Entry 01
April 2015
At Black Cat one time, a guy who was sitting right behind me asked me what I was writing about. Probably about [THING 14]. And I was so bewildered that someone who I’ve never seen or spoken to before could possibly be so audacious as to inquire what the fuck I would never want anyone to hear. Ever.
So anyways, I met this professor in the park. He approached me on the premise that I was craning my neck to watch a street performer gathering a crowd by the fountain. He told me, “You should really just go and watch.”
He started talking to me about writing.
He told me a story – that for two or three years, he used to see the same guy everyday. On the same bench across the way in this same park. He used to come there and write systematically, the way I do. Every day after work, for a few years.
Another guy, he used to sit in teacher’s detention, where teachers go to do nothing and get paid, and write, amongst the desks filled with other teachers. One day, he asked him about it. The man said that he did it for two reasons, 1. because his shrink told him to do it, and 2. because it allowed him to narrow in and zone out on one thing, to focus, and pass the time, and restore order between his body and his mind. Something like that.
The man said to me, I’m not inferring you’re a psychopath…
He also told me how the ancient act reverberated through history.
Confessions by Saint Augustine, the act of writing down your sins, cleansing your soul in a spiritual tradition. To write, to extract, to make known, to make peace with.
And Confucious monks who practice the art of calligraphy as a form of meditation. The act of writing. Of centering one’s soul. Being at ease and at peace with oneself.
The man asked me how long I’ve been writing.
I told him 4-5 years.
He asked me if I felt that I got what I was looking for from writing.
I told him the first time I remember writing...well writing for me and not because someone asked me to, like my teacher or my mother...well I guess it was when I was young, I used to write stories. I remember sitting at 318 Avila Road, in the sunny bedroom I shared with Claire, at the white desk, by myself in the room, sitting in the wicker chair with paper and pencils. I remember writing stories, for no one but myself to read again later.
Anyways, the first time I started journaling (so to speak), was in Florence, Italy. I couldn’t sleep one night. It was hot and I was restless. My body was exhausted, but my mind was racing. I’d been in a full-on state of insomnia for at least an hour or two. Cathy had gifted me a journal and I just started writing…in the middle of the night. In the living room of the mosaic-floored 18th century monastery, with curved ceilings. The pen hit the paper-mache pages and didn’t stop for two hours. Maybe I should take the time to re-read that entry.
I explained to the man how it helped me to process and learn a lot about myself without burdening anyone else. A way to sort out what’s happening in my mind and connect with my body.
The thing he said that inspired me to draw that connection was that literally, in fact, the pen acts as an extension of yourself. It is your fingers, hand, wrist, arm, shoulder, chest, brain that is controlling your output. Materializing it outside of yourself. A feeble human attempt at making the intangible tangible.
I love to write.
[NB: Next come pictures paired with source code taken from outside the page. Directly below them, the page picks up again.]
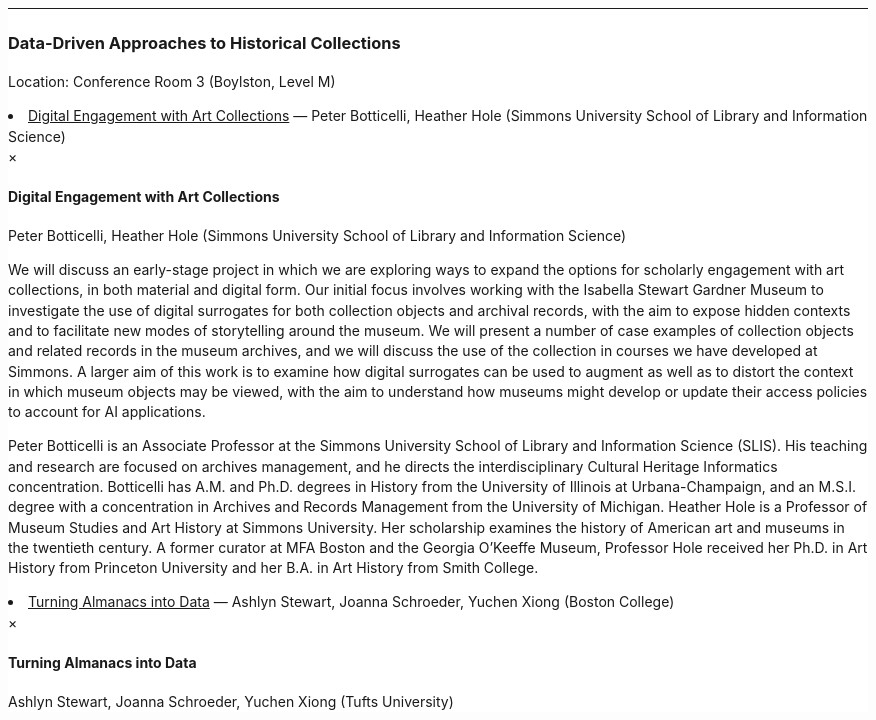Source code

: 
---

### Data-Driven Approaches to Historical Collections  
Location: Conference Room 3 (Boylston, Level M)

<li>
<a class="modal-link" href="#botticelli-hole">Digital Engagement with Art Collections</a> &mdash; Peter Botticelli, Heather Hole (Simmons University School of Library and Information Science)

<div id="botticelli-hole" class="modal">
    <div class="modal-content">
        <span class="close">&times;</span>
        <h4>Digital Engagement with Art Collections</h4>
        <p>Peter Botticelli, Heather Hole (Simmons University School of Library and Information Science)</p>
        <p>We will discuss an early-stage project in which we are exploring ways to expand the options for scholarly engagement with art collections, in both material and digital form. Our initial focus involves working with the Isabella Stewart Gardner Museum to investigate the use of digital surrogates for both collection objects and archival records, with the aim to expose hidden contexts and to facilitate new modes of storytelling around the museum. We will present a number of case examples of collection objects and related records in the museum archives, and we will discuss the use of the collection in courses we have developed at Simmons. A larger aim of this work is to examine how digital surrogates can be used to augment as well as to distort the context in which museum objects may be viewed, with the aim to understand how museums might develop or update their access policies to account for AI applications.</p>
        <p>Peter Botticelli is an Associate Professor at the Simmons University School of Library and Information Science (SLIS). His teaching and research are focused on archives management, and he directs the interdisciplinary Cultural Heritage Informatics concentration. Botticelli has A.M. and Ph.D. degrees in History from the University of Illinois at Urbana-Champaign, and an M.S.I. degree with a concentration in Archives and Records Management from the University of Michigan. Heather Hole is a Professor of Museum Studies and Art History at Simmons University. Her scholarship examines the history of American art and museums in the twentieth century. A former curator at MFA Boston and the Georgia O’Keeffe Museum, Professor Hole received her Ph.D. in Art History from Princeton University and her B.A. in Art History from Smith College.</p>
    </div></div>
</li>

<li>
<a class="modal-link" href="#stewart-schroeder">Turning Almanacs into Data</a> &mdash; Ashlyn Stewart, Joanna Schroeder, Yuchen Xiong (Boston College)

<div id="stewart-schroeder" class="modal">
    <div class="modal-content">
        <span class="close">&times;</span>
        <h4>Turning Almanacs into Data</h4>
        <p>Ashlyn Stewart, Joanna Schroeder, Yuchen Xiong (Tufts University)</p>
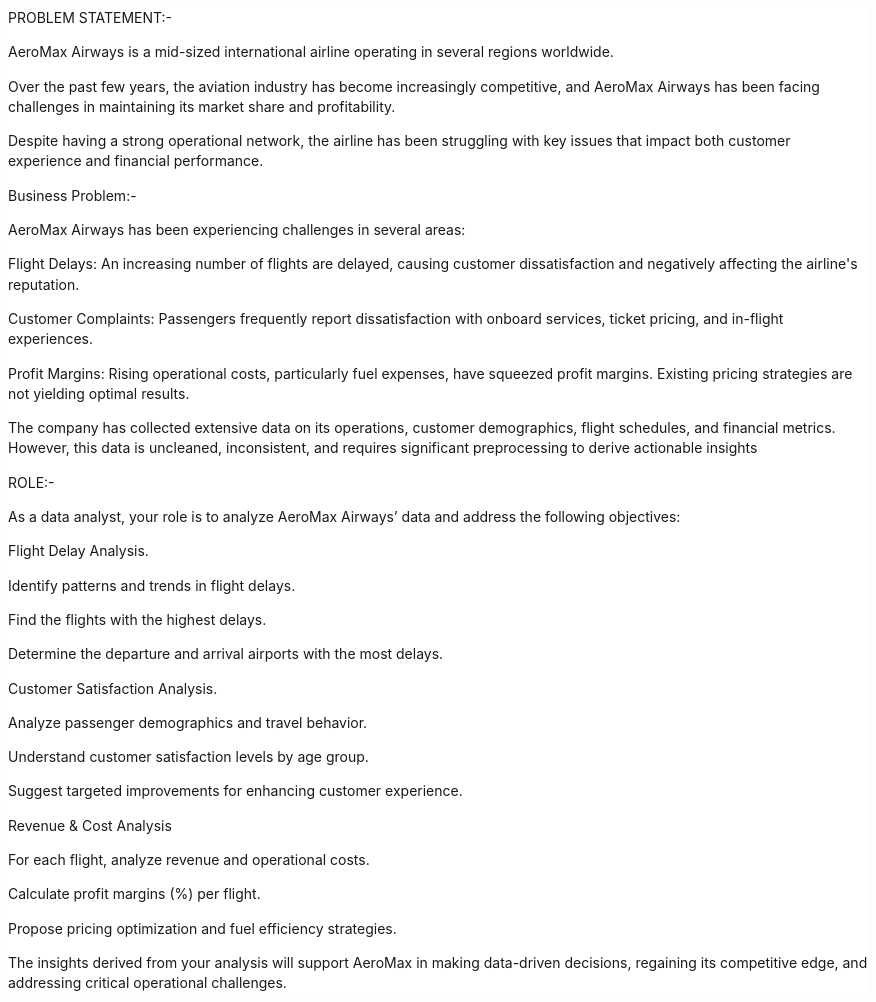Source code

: PROBLEM STATEMENT:-

AeroMax Airways is a mid-sized international airline operating in several regions worldwide.

Over the past few years, the aviation industry has become increasingly competitive, and AeroMax Airways has been facing challenges in maintaining its market share and profitability.

Despite having a strong operational network, the airline has been struggling with key issues that impact both customer experience and financial performance.




Business Problem:-

AeroMax Airways has been experiencing challenges in several areas:

Flight Delays: An increasing number of flights are delayed, causing customer dissatisfaction and negatively affecting the airline's reputation.

Customer Complaints: Passengers frequently report dissatisfaction with onboard services, ticket pricing, and in-flight experiences.

Profit Margins: Rising operational costs, particularly fuel expenses, have squeezed profit margins. Existing pricing strategies are not yielding optimal results.

The company has collected extensive data on its operations, customer demographics, flight schedules, and financial metrics. However, this data is uncleaned, inconsistent, and requires significant preprocessing to derive actionable insights


ROLE:-


As a data analyst, your role is to analyze AeroMax Airways’ data and address the following objectives:

Flight Delay Analysis.

Identify patterns and trends in flight delays.

Find the flights with the highest delays.

Determine the departure and arrival airports with the most delays.

Customer Satisfaction Analysis.

Analyze passenger demographics and travel behavior.

Understand customer satisfaction levels by age group.

Suggest targeted improvements for enhancing customer experience.

Revenue & Cost Analysis

For each flight, analyze revenue and operational costs.

Calculate profit margins (%) per flight.

Propose pricing optimization and fuel efficiency strategies.

The insights derived from your analysis will support AeroMax in making data-driven decisions, regaining its competitive edge, and addressing critical operational challenges.

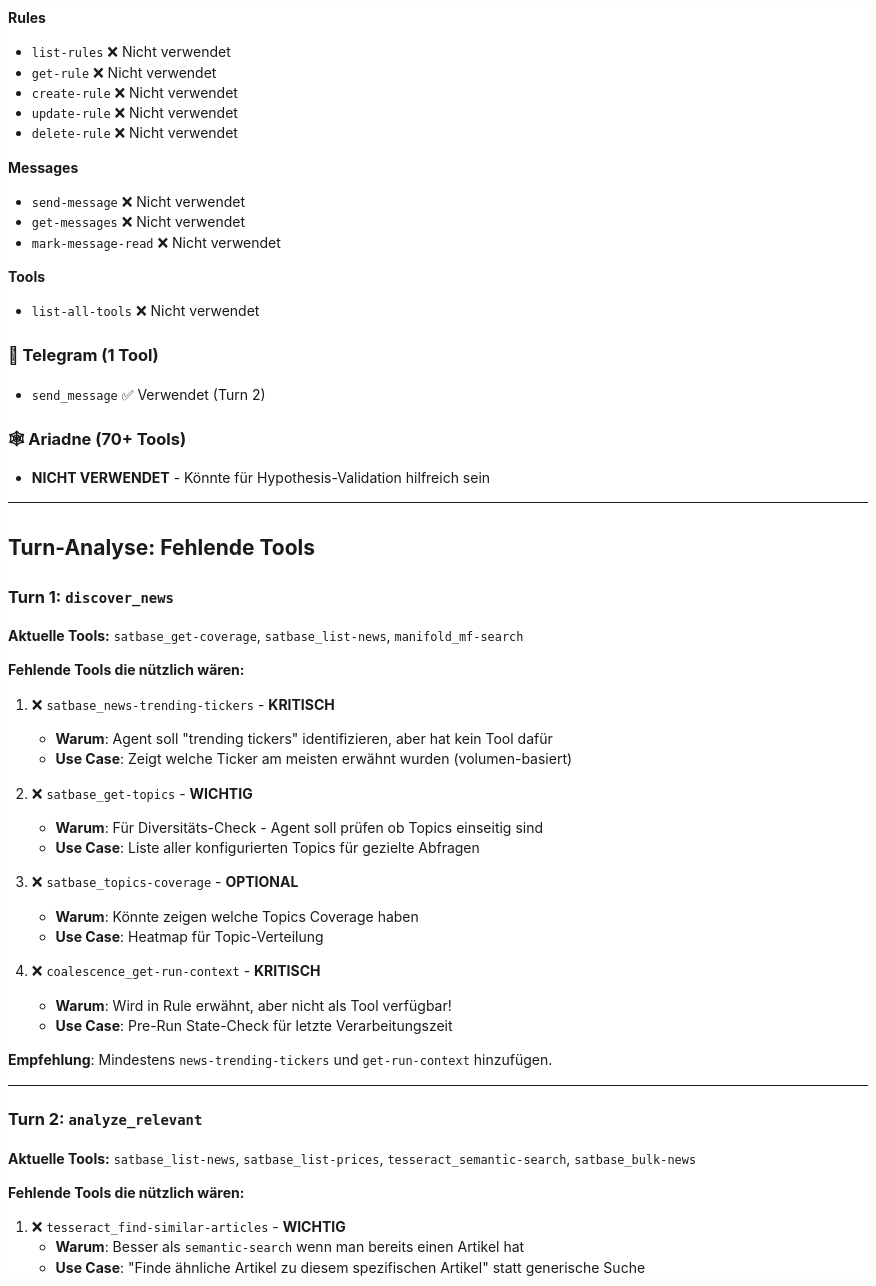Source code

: **Rules**
- `list-rules` ❌ Nicht verwendet
- `get-rule` ❌ Nicht verwendet
- `create-rule` ❌ Nicht verwendet
- `update-rule` ❌ Nicht verwendet
- `delete-rule` ❌ Nicht verwendet

**Messages**
- `send-message` ❌ Nicht verwendet
- `get-messages` ❌ Nicht verwendet
- `mark-message-read` ❌ Nicht verwendet

**Tools**
- `list-all-tools` ❌ Nicht verwendet

### 📱 Telegram (1 Tool)
- `send_message` ✅ Verwendet (Turn 2)

### 🕸️ Ariadne (70+ Tools)
- **NICHT VERWENDET** - Könnte für Hypothesis-Validation hilfreich sein

---

## Turn-Analyse: Fehlende Tools

### Turn 1: `discover_news`
**Aktuelle Tools:** `satbase_get-coverage`, `satbase_list-news`, `manifold_mf-search`

**Fehlende Tools die nützlich wären:**
1. ❌ `satbase_news-trending-tickers` - **KRITISCH**
   - **Warum**: Agent soll "trending tickers" identifizieren, aber hat kein Tool dafür
   - **Use Case**: Zeigt welche Ticker am meisten erwähnt wurden (volumen-basiert)

2. ❌ `satbase_get-topics` - **WICHTIG**
   - **Warum**: Für Diversitäts-Check - Agent soll prüfen ob Topics einseitig sind
   - **Use Case**: Liste aller konfigurierten Topics für gezielte Abfragen

3. ❌ `satbase_topics-coverage` - **OPTIONAL**
   - **Warum**: Könnte zeigen welche Topics Coverage haben
   - **Use Case**: Heatmap für Topic-Verteilung

4. ❌ `coalescence_get-run-context` - **KRITISCH**
   - **Warum**: Wird in Rule erwähnt, aber nicht als Tool verfügbar!
   - **Use Case**: Pre-Run State-Check für letzte Verarbeitungszeit

**Empfehlung**: Mindestens `news-trending-tickers` und `get-run-context` hinzufügen.

---

### Turn 2: `analyze_relevant`
**Aktuelle Tools:** `satbase_list-news`, `satbase_list-prices`, `tesseract_semantic-search`, `satbase_bulk-news`

**Fehlende Tools die nützlich wären:**
1. ❌ `tesseract_find-similar-articles` - **WICHTIG**
   - **Warum**: Besser als `semantic-search` wenn man bereits einen Artikel hat
   - **Use Case**: "Finde ähnliche Artikel zu diesem spezifischen Artikel" statt generische Suche
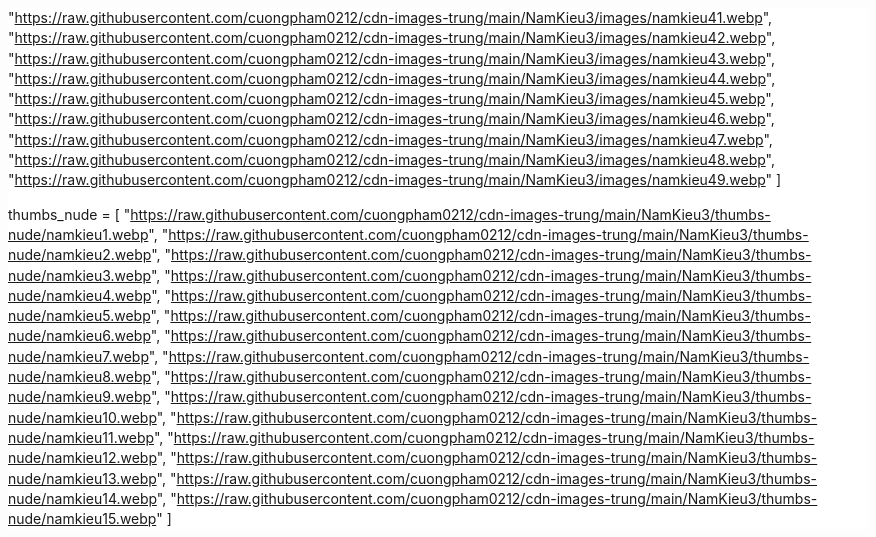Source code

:   "https://raw.githubusercontent.com/cuongpham0212/cdn-images-trung/main/NamKieu3/images/namkieu41.webp",
  "https://raw.githubusercontent.com/cuongpham0212/cdn-images-trung/main/NamKieu3/images/namkieu42.webp",
  "https://raw.githubusercontent.com/cuongpham0212/cdn-images-trung/main/NamKieu3/images/namkieu43.webp",
  "https://raw.githubusercontent.com/cuongpham0212/cdn-images-trung/main/NamKieu3/images/namkieu44.webp",
  "https://raw.githubusercontent.com/cuongpham0212/cdn-images-trung/main/NamKieu3/images/namkieu45.webp",
  "https://raw.githubusercontent.com/cuongpham0212/cdn-images-trung/main/NamKieu3/images/namkieu46.webp",
  "https://raw.githubusercontent.com/cuongpham0212/cdn-images-trung/main/NamKieu3/images/namkieu47.webp",
  "https://raw.githubusercontent.com/cuongpham0212/cdn-images-trung/main/NamKieu3/images/namkieu48.webp",
  "https://raw.githubusercontent.com/cuongpham0212/cdn-images-trung/main/NamKieu3/images/namkieu49.webp"
]

thumbs_nude = [
  "https://raw.githubusercontent.com/cuongpham0212/cdn-images-trung/main/NamKieu3/thumbs-nude/namkieu1.webp",
  "https://raw.githubusercontent.com/cuongpham0212/cdn-images-trung/main/NamKieu3/thumbs-nude/namkieu2.webp",
  "https://raw.githubusercontent.com/cuongpham0212/cdn-images-trung/main/NamKieu3/thumbs-nude/namkieu3.webp",
  "https://raw.githubusercontent.com/cuongpham0212/cdn-images-trung/main/NamKieu3/thumbs-nude/namkieu4.webp",
  "https://raw.githubusercontent.com/cuongpham0212/cdn-images-trung/main/NamKieu3/thumbs-nude/namkieu5.webp",
  "https://raw.githubusercontent.com/cuongpham0212/cdn-images-trung/main/NamKieu3/thumbs-nude/namkieu6.webp",
  "https://raw.githubusercontent.com/cuongpham0212/cdn-images-trung/main/NamKieu3/thumbs-nude/namkieu7.webp",
  "https://raw.githubusercontent.com/cuongpham0212/cdn-images-trung/main/NamKieu3/thumbs-nude/namkieu8.webp",
  "https://raw.githubusercontent.com/cuongpham0212/cdn-images-trung/main/NamKieu3/thumbs-nude/namkieu9.webp",
  "https://raw.githubusercontent.com/cuongpham0212/cdn-images-trung/main/NamKieu3/thumbs-nude/namkieu10.webp",
  "https://raw.githubusercontent.com/cuongpham0212/cdn-images-trung/main/NamKieu3/thumbs-nude/namkieu11.webp",
  "https://raw.githubusercontent.com/cuongpham0212/cdn-images-trung/main/NamKieu3/thumbs-nude/namkieu12.webp",
  "https://raw.githubusercontent.com/cuongpham0212/cdn-images-trung/main/NamKieu3/thumbs-nude/namkieu13.webp",
  "https://raw.githubusercontent.com/cuongpham0212/cdn-images-trung/main/NamKieu3/thumbs-nude/namkieu14.webp",
  "https://raw.githubusercontent.com/cuongpham0212/cdn-images-trung/main/NamKieu3/thumbs-nude/namkieu15.webp"
]
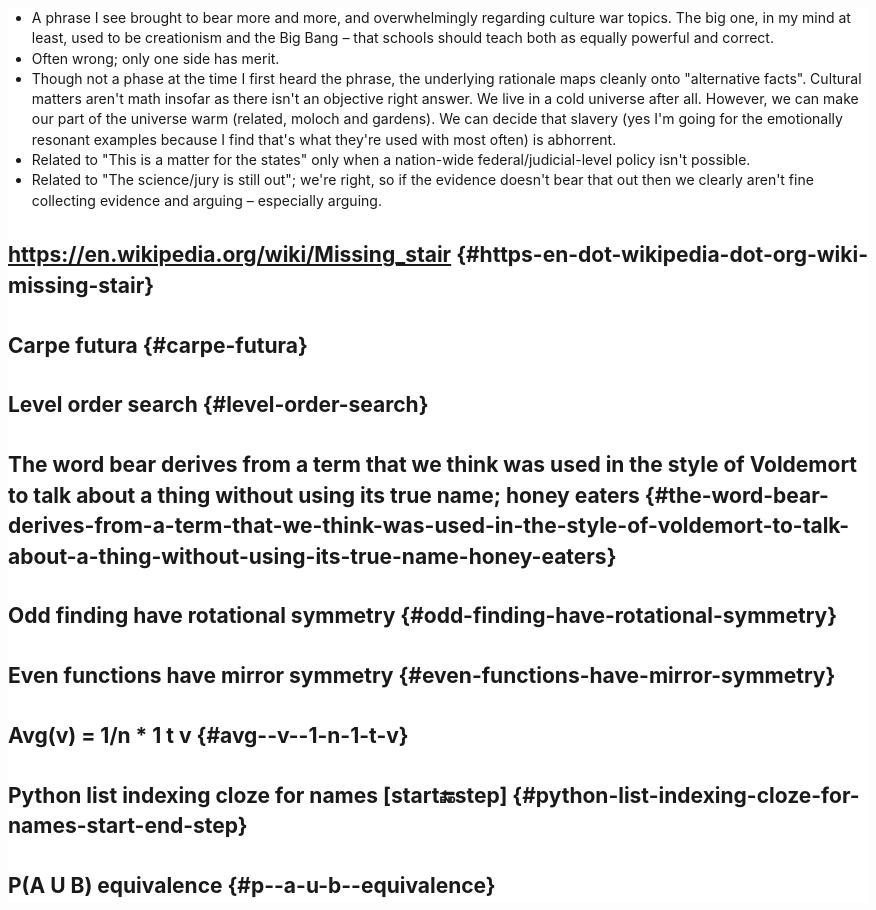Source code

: -   A phrase I see brought to bear more and more, and overwhelmingly regarding culture war topics. The big one, in my mind at least, used to be creationism and the Big Bang – that schools should teach both as equally powerful and correct.
-   Often wrong; only one side has merit.
-   Though not a phase at the time I first heard the phrase, the underlying rationale maps cleanly onto "alternative facts". Cultural matters aren't math insofar as there isn't an objective right answer. We live in a cold universe after all. However, we can make our part of the universe warm (related, moloch and gardens). We can decide that slavery (yes I'm going for the emotionally resonant examples because I find that's what they're used with most often) is abhorrent.
-   Related to "This is a matter for the states" only when a nation-wide federal/judicial-level policy isn't possible.
-   Related to "The science/jury is still out"; we're right, so if the evidence doesn't bear that out then we clearly aren't fine collecting evidence and arguing – especially arguing.


## <https://en.wikipedia.org/wiki/Missing_stair> {#https-en-dot-wikipedia-dot-org-wiki-missing-stair}


## Carpe futura {#carpe-futura}


## Level order search {#level-order-search}


## The word bear derives from a term that we think was used in the style of Voldemort to talk about a thing without using its true name; honey eaters {#the-word-bear-derives-from-a-term-that-we-think-was-used-in-the-style-of-voldemort-to-talk-about-a-thing-without-using-its-true-name-honey-eaters}


## Odd finding have rotational symmetry {#odd-finding-have-rotational-symmetry}


## Even functions have mirror symmetry {#even-functions-have-mirror-symmetry}


## Avg(v) = 1/n \* 1 t v {#avg--v--1-n-1-t-v}


## Python list indexing cloze for names [start:end:step] {#python-list-indexing-cloze-for-names-start-end-step}


## P(A U B) equivalence {#p--a-u-b--equivalence}

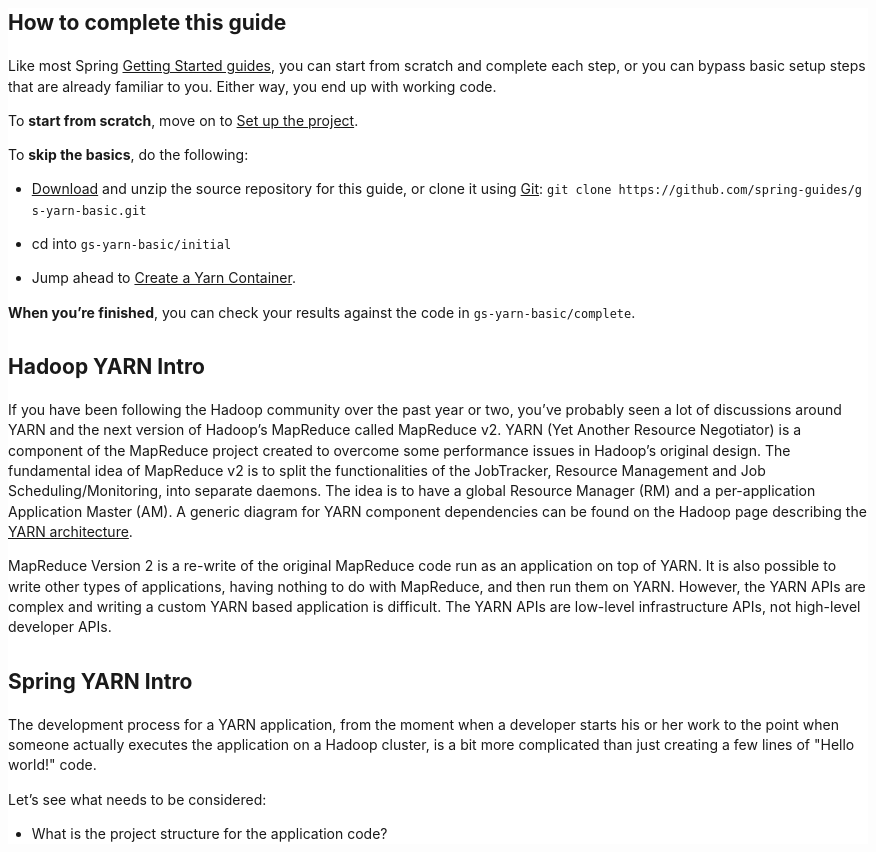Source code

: How to complete this guide 
--------------------------

Like most Spring [Getting Started guides](/guides), you can start from
scratch and complete each step, or you can bypass basic setup steps that
are already familiar to you. Either way, you end up with working code.

To **start from scratch**, move on to [Set up the project](#scratch).

To **skip the basics**, do the following:

-   [Download](https://github.com/spring-guides/gs-yarn-basic/archive/master.zip)
    and unzip the source repository for this guide, or clone it using
    [Git](/understanding/Git):
    `git clone https://github.com/spring-guides/gs-yarn-basic.git`

-   cd into `gs-yarn-basic/initial`

-   Jump ahead to [Create a Yarn Container](#initial).

**When you’re finished**, you can check your results against the code in
`gs-yarn-basic/complete`.

Hadoop YARN Intro
-----------------

If you have been following the Hadoop community over the past year or
two, you’ve probably seen a lot of discussions around YARN and the next
version of Hadoop’s MapReduce called MapReduce v2. YARN (Yet Another
Resource Negotiator) is a component of the MapReduce project created to
overcome some performance issues in Hadoop’s original design. The
fundamental idea of MapReduce v2 is to split the functionalities of the
JobTracker, Resource Management and Job Scheduling/Monitoring, into
separate daemons. The idea is to have a global Resource Manager (RM) and
a per-application Application Master (AM). A generic diagram for YARN
component dependencies can be found on the Hadoop page describing the
[YARN
architecture](http://hadoop.apache.org/docs/r2.2.0/hadoop-yarn/hadoop-yarn-site/YARN.html).

MapReduce Version 2 is a re-write of the original MapReduce code run as
an application on top of YARN. It is also possible to write other types
of applications, having nothing to do with MapReduce, and then run them
on YARN. However, the YARN APIs are complex and writing a custom YARN
based application is difficult. The YARN APIs are low-level
infrastructure APIs, not high-level developer APIs.

Spring YARN Intro 
-----------------

The development process for a YARN application, from the moment when a
developer starts his or her work to the point when someone actually
executes the application on a Hadoop cluster, is a bit more complicated
than just creating a few lines of "Hello world!" code.

Let’s see what needs to be considered:

-   What is the project structure for the application code?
It saves me. And so much good comes from it. I don’t know if I’m being positive or not when I say this, if there’s one thing [THING 14] drove me to do over the last year is to read and write. Wow, that made a mess of my world.
And in a state of upheaval, writing is where I turn to. And no one can take my brain away from me. At least in the world as I know it. That’d be one of my greatest fears.
After further conversation with the professor, I got up to go to my friend’s apartment. I was supposed to arrive with tequila in 10 minutes and I was empty-handed.
I arrived there 30 minutes late and I was early.